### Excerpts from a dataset
---
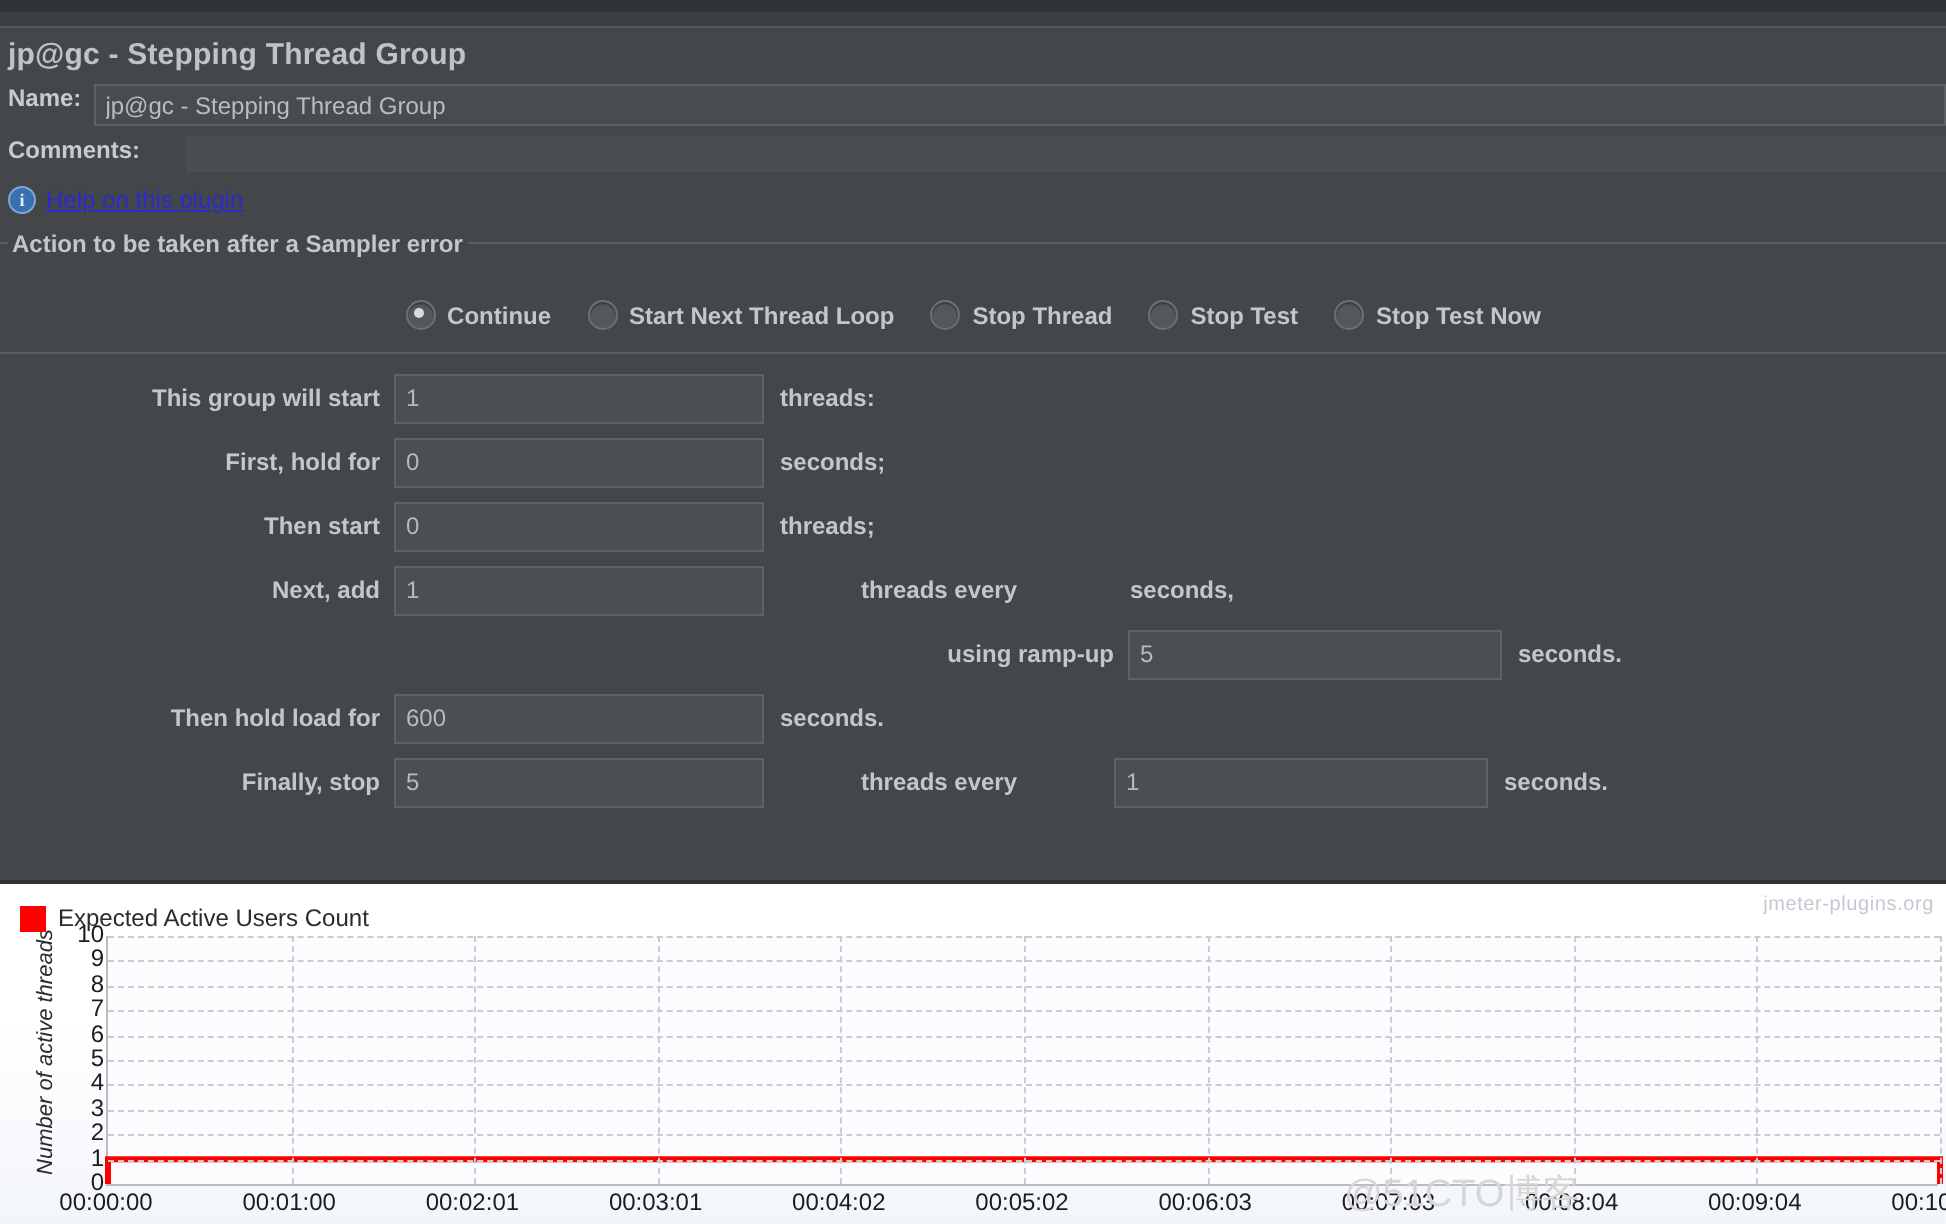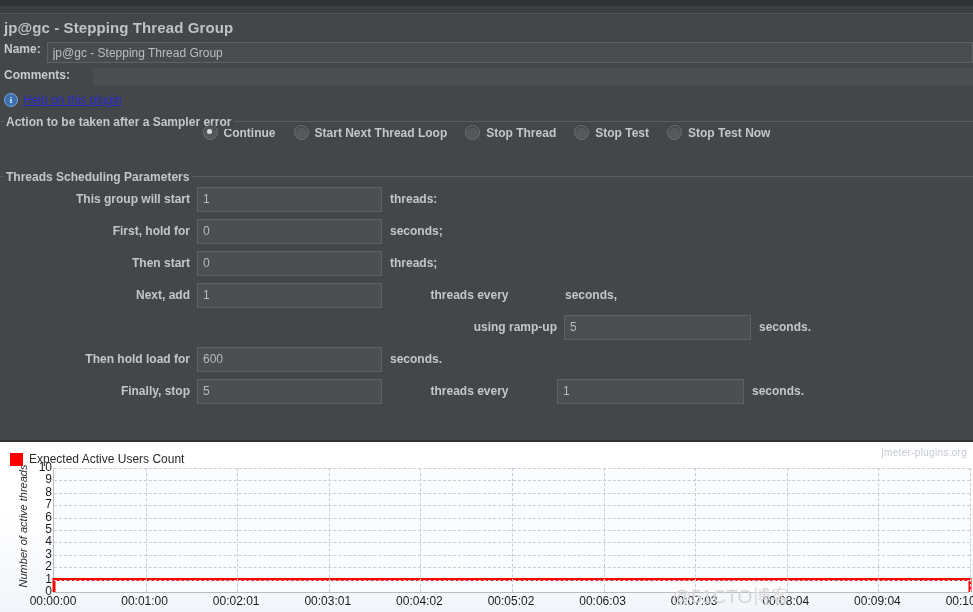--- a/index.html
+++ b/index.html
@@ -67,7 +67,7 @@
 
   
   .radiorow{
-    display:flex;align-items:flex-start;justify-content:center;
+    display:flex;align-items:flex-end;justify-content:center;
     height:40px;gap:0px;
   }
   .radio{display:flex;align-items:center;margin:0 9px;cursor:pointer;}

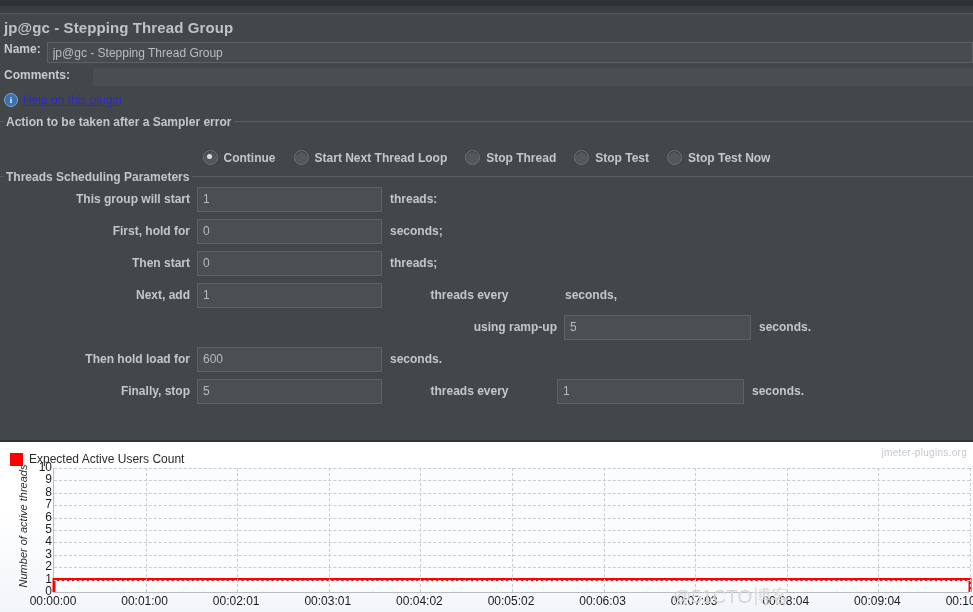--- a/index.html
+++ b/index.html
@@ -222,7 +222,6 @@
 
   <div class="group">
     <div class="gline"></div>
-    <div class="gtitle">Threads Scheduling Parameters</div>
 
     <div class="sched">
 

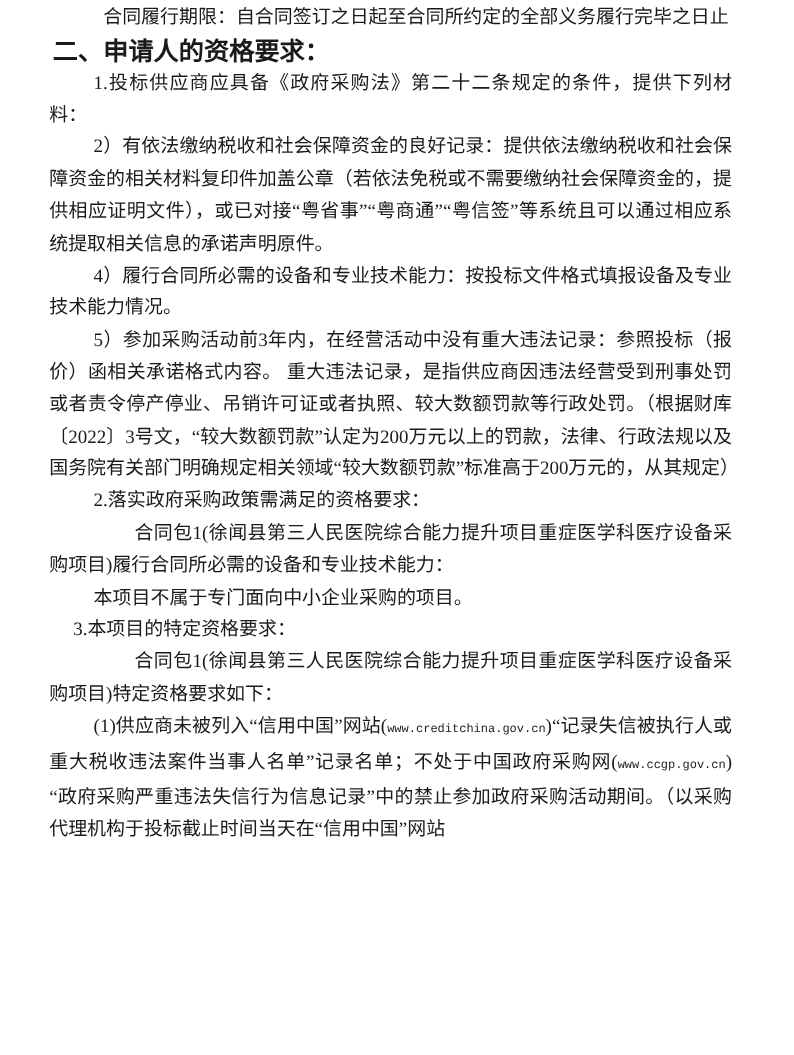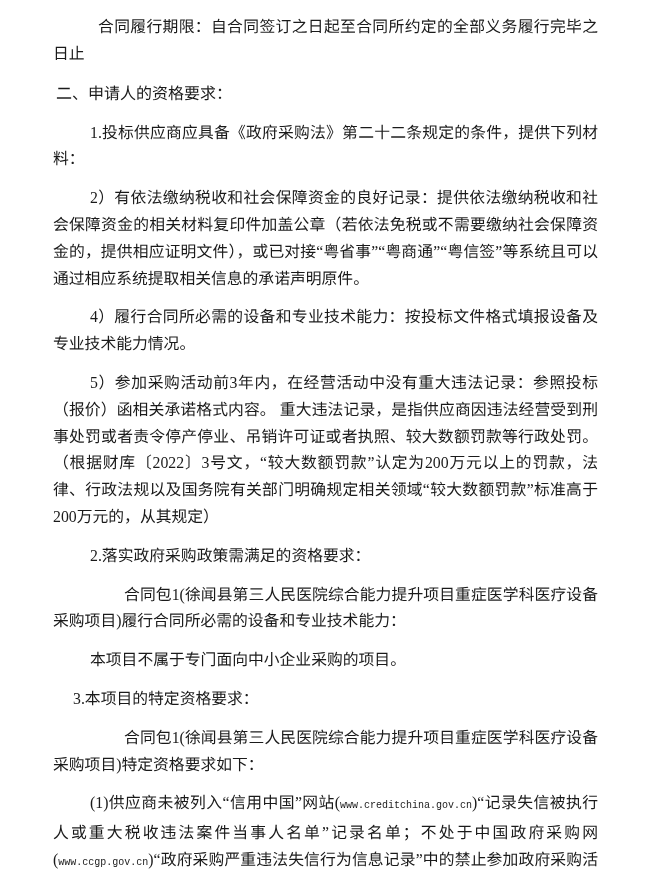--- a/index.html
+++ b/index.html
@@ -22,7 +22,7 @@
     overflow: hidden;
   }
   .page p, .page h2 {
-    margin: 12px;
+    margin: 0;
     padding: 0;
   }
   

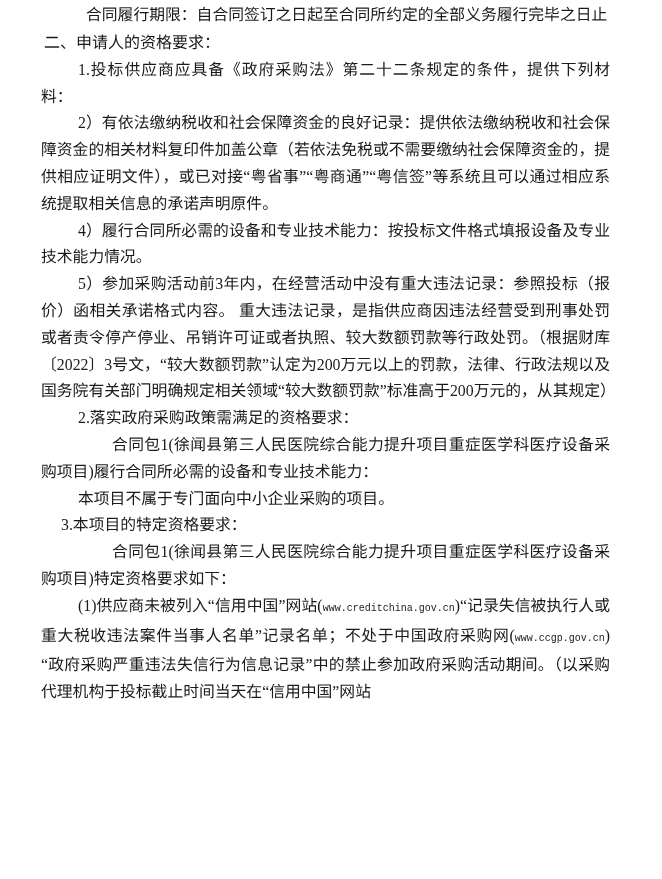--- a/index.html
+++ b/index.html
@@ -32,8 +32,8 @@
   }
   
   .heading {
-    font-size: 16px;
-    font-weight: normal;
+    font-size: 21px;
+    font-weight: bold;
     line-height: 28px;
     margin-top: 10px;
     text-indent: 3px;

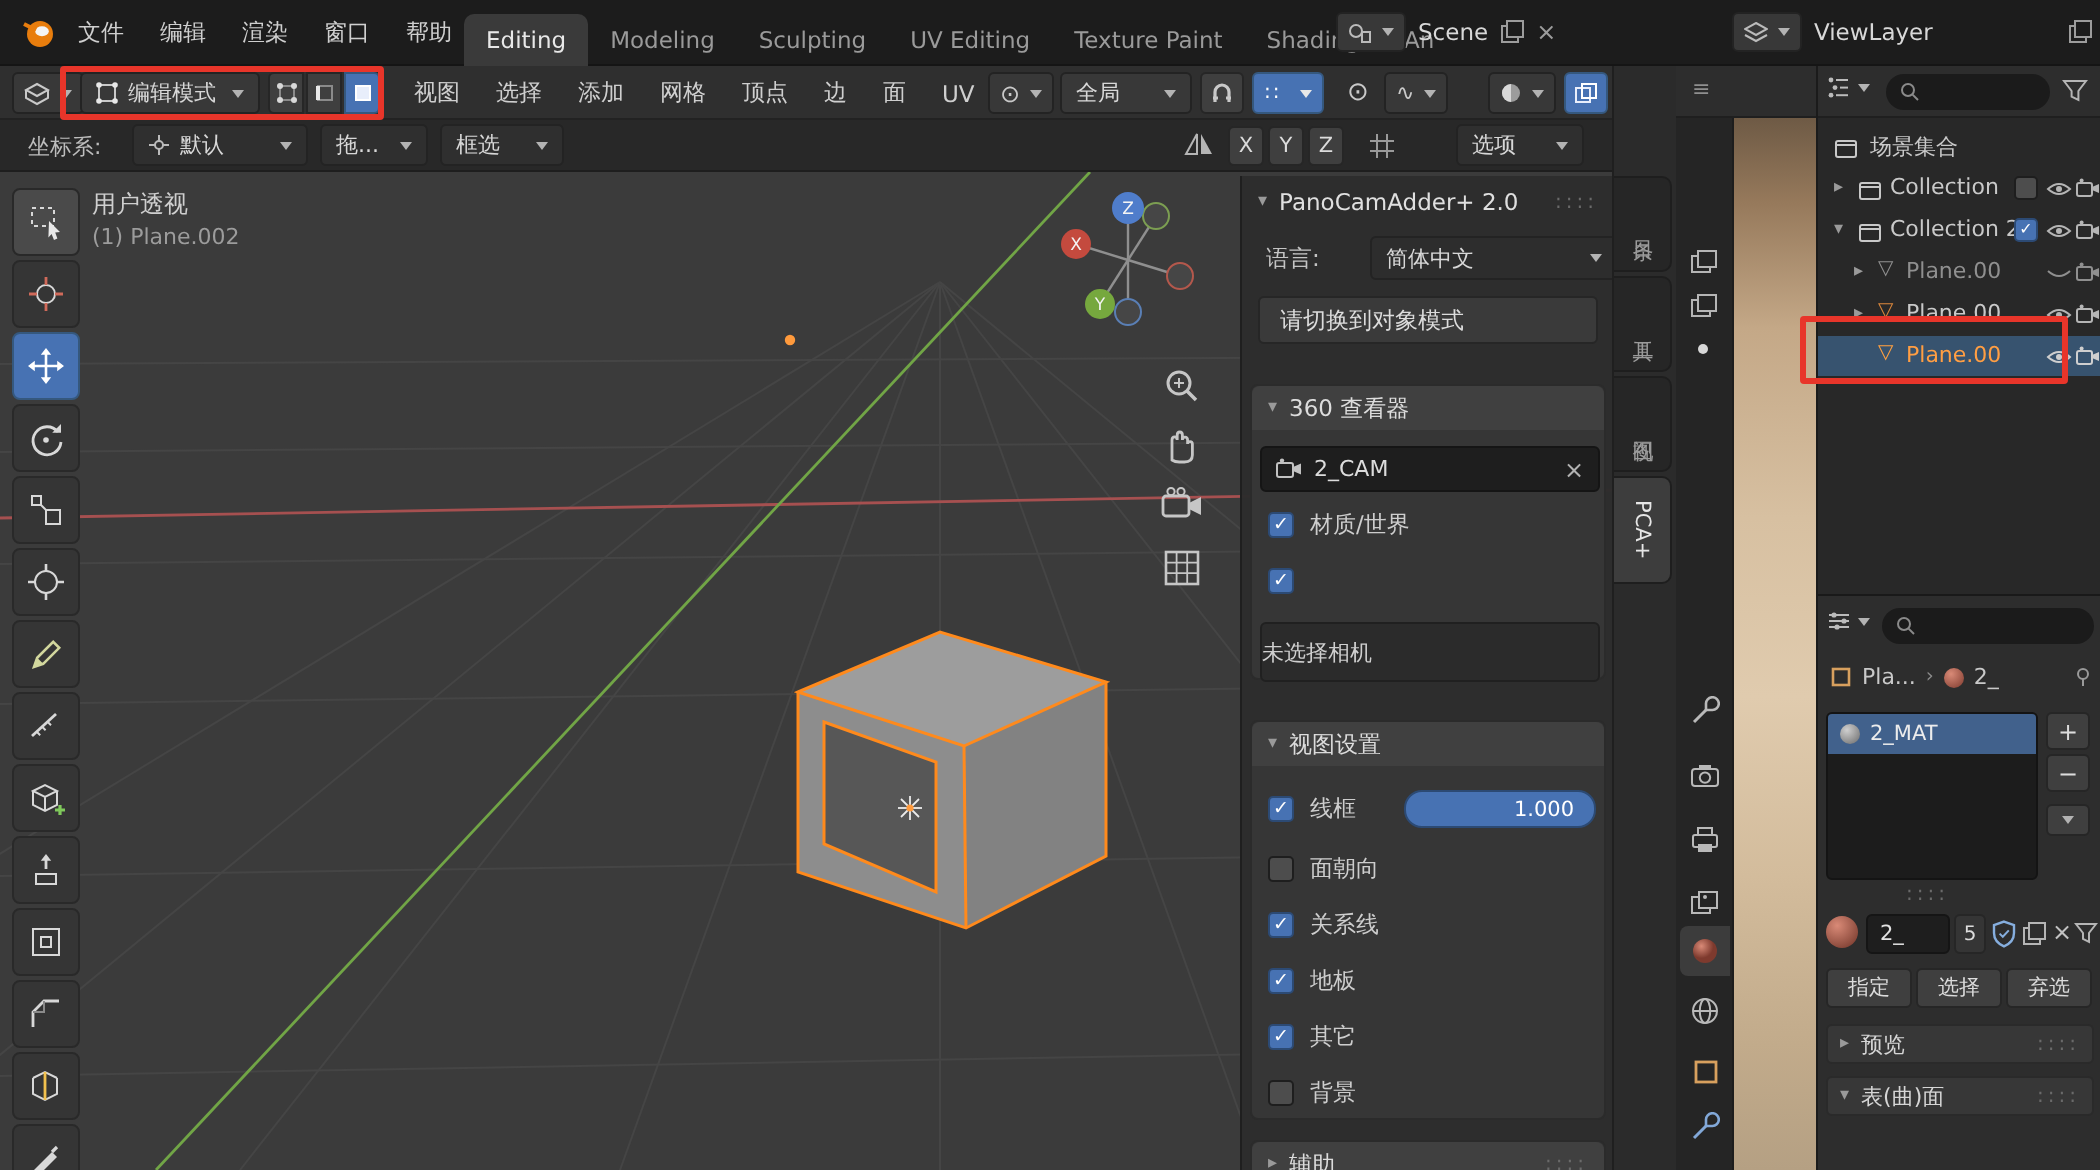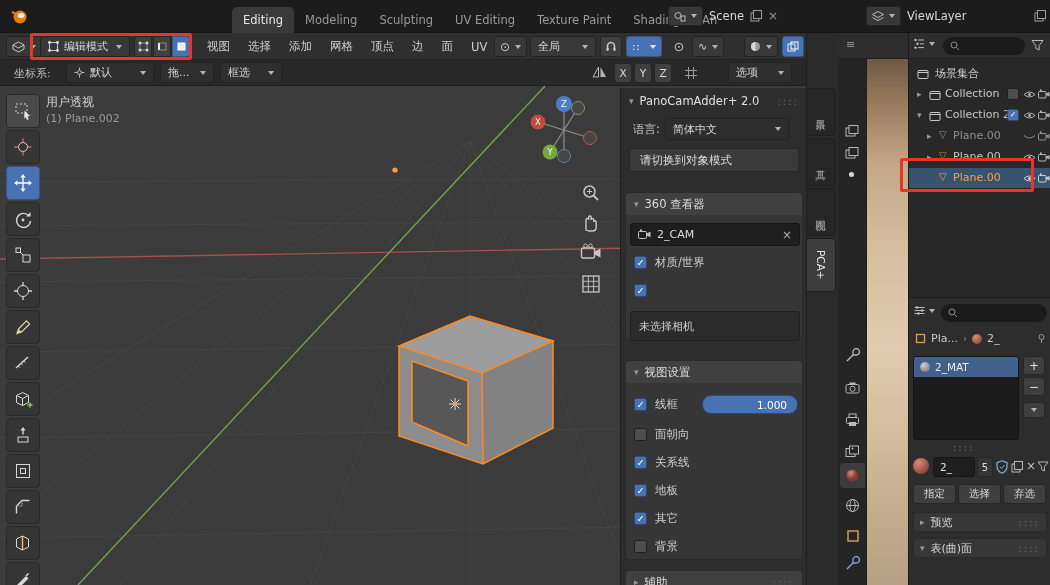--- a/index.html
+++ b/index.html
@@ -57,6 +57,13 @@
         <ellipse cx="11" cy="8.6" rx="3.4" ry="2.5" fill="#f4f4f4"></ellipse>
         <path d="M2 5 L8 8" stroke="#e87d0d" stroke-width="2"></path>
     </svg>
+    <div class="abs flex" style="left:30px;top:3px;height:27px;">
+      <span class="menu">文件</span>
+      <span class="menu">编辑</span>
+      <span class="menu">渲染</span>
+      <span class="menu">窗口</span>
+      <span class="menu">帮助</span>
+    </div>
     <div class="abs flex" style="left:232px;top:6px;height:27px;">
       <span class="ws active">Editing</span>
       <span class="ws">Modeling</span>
---
### Work task
The line containing "line-height: 28px;" and all lines after it, through the last line of the records, should be returned exactly. Omit the pictures.

### Response for this exercise
     line-height: 28px;
     margin-top: 10px;
     text-indent: 3px;

--- a/index.html
+++ b/index.html
@@ -57,6 +57,13 @@
         <ellipse cx="11" cy="8.6" rx="3.4" ry="2.5" fill="#f4f4f4"></ellipse>
         <path d="M2 5 L8 8" stroke="#e87d0d" stroke-width="2"></path>
     </svg>
+    <div class="abs flex" style="left:30px;top:3px;height:27px;">
+      <span class="menu">文件</span>
+      <span class="menu">编辑</span>
+      <span class="menu">渲染</span>
+      <span class="menu">窗口</span>
+      <span class="menu">帮助</span>
+    </div>
     <div class="abs flex" style="left:232px;top:6px;height:27px;">
       <span class="ws active">Editing</span>
       <span class="ws">Modeling</span>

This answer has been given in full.